Day 1: “You’re not pullin’ a full wagon, boy!  You’re a few mules short of a team!”

Day 2: “You’re ‘bout as sharp as a marble, son!  You don’t know whether to scratch your watch or wind your butt!”

Day 3: “The gates are down, the lights are flashin’, but the train ain’t comin’, bucko!  You’re deprivin’ some village somewhere of its idjit!”

Day 4: “Your driveway don’t reach all the way to the road, boyo!  The wheel is spinnin’, but the hamster is dead!”

I flunked out on the fifth day, and for the first time the sarge seemed to take pity on me.  “Sorry, son, but bein’ a Marine means you gotta be burnin’ on all thrusters, roger that?”
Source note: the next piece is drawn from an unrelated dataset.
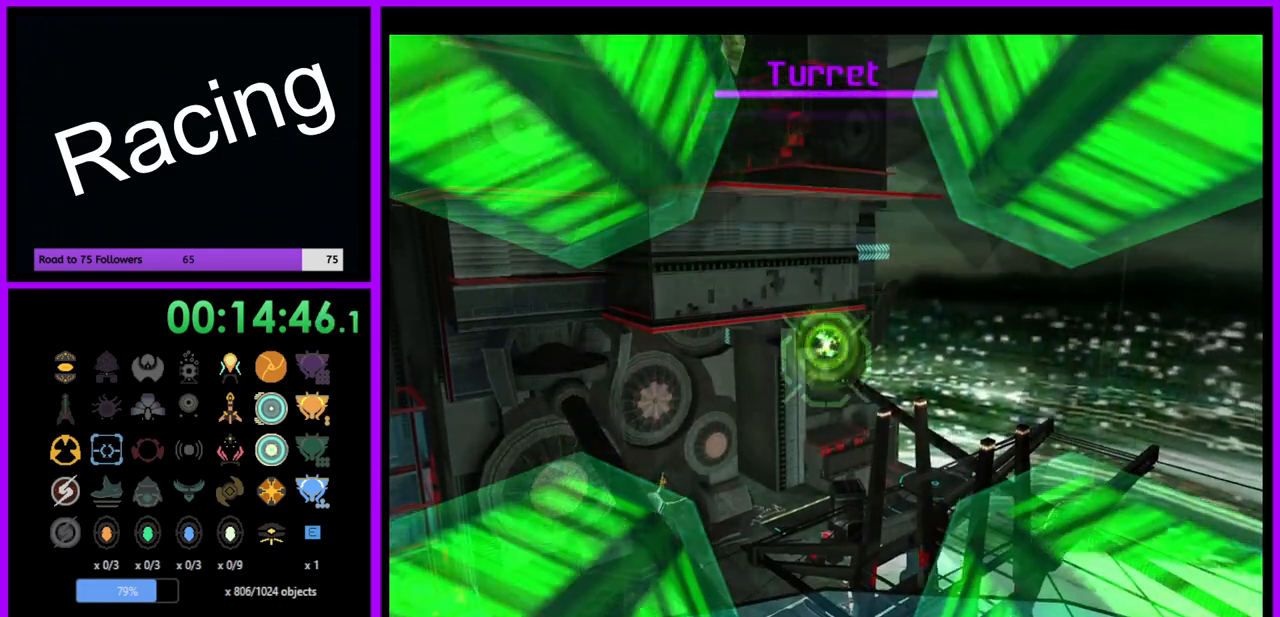
{"buttons": ["A"], "left_stick": "up", "right_stick": "center", "events": [[133, "A", "down"], [200, "A", "up"], [317, "A", "down"], [383, "A", "up"], [467, "A", "down"]]}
I didn’t know what thrusters were, nor did I know anyone named Roger, so I just nodded meekly, no smart wisecrack this time.

“You got a good heart, kid, but it’s like your boat don’t have all the oars in the water.  Like you don’t got all your soldiers marchin’ in line.  So, here’s what you oughta do.  Go join the navy.  Or join the army.  They need guys like you!”  He ended that last sentence with a mocking laugh.

So, shortly thereafter, I found myself on my way to the nearest army recruiter, filled with hope after such a rousing send-off.  I chose the army over the navy because someone once told me they’d invented the acronym FUBAR!

Which, as I’d come to understand by then, is what I was!